Commission pushes back deposit limit deadline in midst of UK affordability debate

By | May 27, 2026

British betting companies have been given more time to get their houses in order around deposit limits, with the deadline to implement new policies pushed back by three months.

The Gambling Commission’s latest announcement comes amid a fiery conversation around gambling affordability in the UK, with the regulator still yet to make a decision around when or whether to introduce Financial Risk Assessments (FRAs).

The regulator has stated this week that implementation day for a new set of deposit limit requirements announced last October had been moved from 30 June 2026 to 30 September 2026.

From this date, only gross deposit limits can be offered over fixed time frames.
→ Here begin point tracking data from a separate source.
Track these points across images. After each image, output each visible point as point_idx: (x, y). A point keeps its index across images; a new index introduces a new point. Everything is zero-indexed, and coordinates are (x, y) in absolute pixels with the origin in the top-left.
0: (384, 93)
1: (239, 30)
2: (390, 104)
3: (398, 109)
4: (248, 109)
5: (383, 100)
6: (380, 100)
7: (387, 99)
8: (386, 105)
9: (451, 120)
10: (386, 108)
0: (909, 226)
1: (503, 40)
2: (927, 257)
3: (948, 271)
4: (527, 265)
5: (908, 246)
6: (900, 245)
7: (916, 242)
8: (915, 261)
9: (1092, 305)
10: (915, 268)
Rolling and fixed time frames can be used for other limit types.

Operators have been set three tasks from 30 September:

  • Offer gross deposit limits to their customers and re-introduce gross deposit limits to customers’ available options
  • Ensure gross deposit limits are called deposit limits and make sure that only these are called ‘deposit limits’
  • Offer gross deposit limits with “at least equal prominence as other types of financial limit”

The Commission and the affordability agenda

Affordability was one of the biggest talking points during the review of the 2005 Gambling Act, taking place between 2020-2023. Conversations around deposit limit requirements and the notion of ‘affordability checks’ often became heated.
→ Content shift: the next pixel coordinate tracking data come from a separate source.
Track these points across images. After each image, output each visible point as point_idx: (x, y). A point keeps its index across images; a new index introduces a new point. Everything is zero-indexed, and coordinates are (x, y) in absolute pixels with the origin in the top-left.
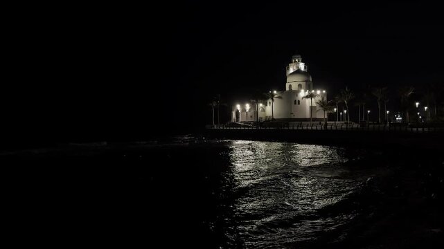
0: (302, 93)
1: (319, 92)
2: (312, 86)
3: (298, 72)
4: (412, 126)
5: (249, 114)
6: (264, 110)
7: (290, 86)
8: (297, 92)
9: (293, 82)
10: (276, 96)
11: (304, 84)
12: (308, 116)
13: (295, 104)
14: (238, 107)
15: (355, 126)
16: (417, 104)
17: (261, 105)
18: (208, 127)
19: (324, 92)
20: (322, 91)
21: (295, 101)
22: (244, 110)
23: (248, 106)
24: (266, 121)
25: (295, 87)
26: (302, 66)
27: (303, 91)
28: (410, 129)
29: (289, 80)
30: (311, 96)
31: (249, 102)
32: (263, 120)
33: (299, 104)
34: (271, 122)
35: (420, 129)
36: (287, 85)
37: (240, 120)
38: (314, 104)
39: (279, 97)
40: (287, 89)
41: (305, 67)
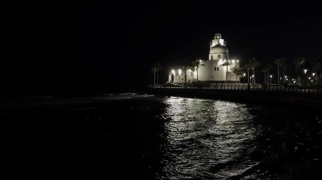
0: (221, 62)
1: (233, 61)
2: (228, 56)
3: (218, 46)
4: (301, 88)
5: (181, 77)
6: (192, 74)
7: (212, 57)
8: (216, 61)
9: (214, 54)
10: (201, 64)
11: (222, 55)
12: (225, 79)
13: (215, 70)
14: (173, 72)
15: (260, 86)
16: (306, 71)
17: (190, 70)
18: (150, 86)
19: (238, 61)
20: (236, 61)
21: (215, 68)
22: (177, 74)
23: (180, 72)
24: (193, 82)
25: (215, 57)
26: (222, 42)
27: (221, 60)
28: (299, 90)
29: (211, 51)
30: (227, 64)
31: (181, 68)
32: (191, 82)
33: (218, 70)
34: (197, 83)
35: (307, 90)
36: (210, 56)
37: (175, 81)
38: (229, 70)
39: (203, 65)
40: (210, 59)
41: (224, 43)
When the review’s White Paper was published in April 2023, the government proposal was to create Finance Risk Checks – still referred to by many as ‘affordability checks’, though the Commission prefers to avoid this term. 

These checks are subdivided into Vulnerability Checks, which have been in place since February last year, and FRAs, which as mentioned above the Commission has yet to implement – with controversy around the measures and the piloting of them seeing extensive debate and even resignations in recent months.

By setting clearer requirements around deposit limits, the Commission hopes to give British consumers greater control over their finances when betting. 

It may also be hoping that customers will be able to avoid running into a Vulnerability Check, and a hypothetical FRA should the measure eventually be adopted, by preemptively setting and sticking to deposit limits.

Back when the new requirements were announced last October, Helen Rhodes, the regulator’s Director of Major Policy Projects, remarked that the Commission wanted to “empower consumers to have greater awareness and control over their gambling”.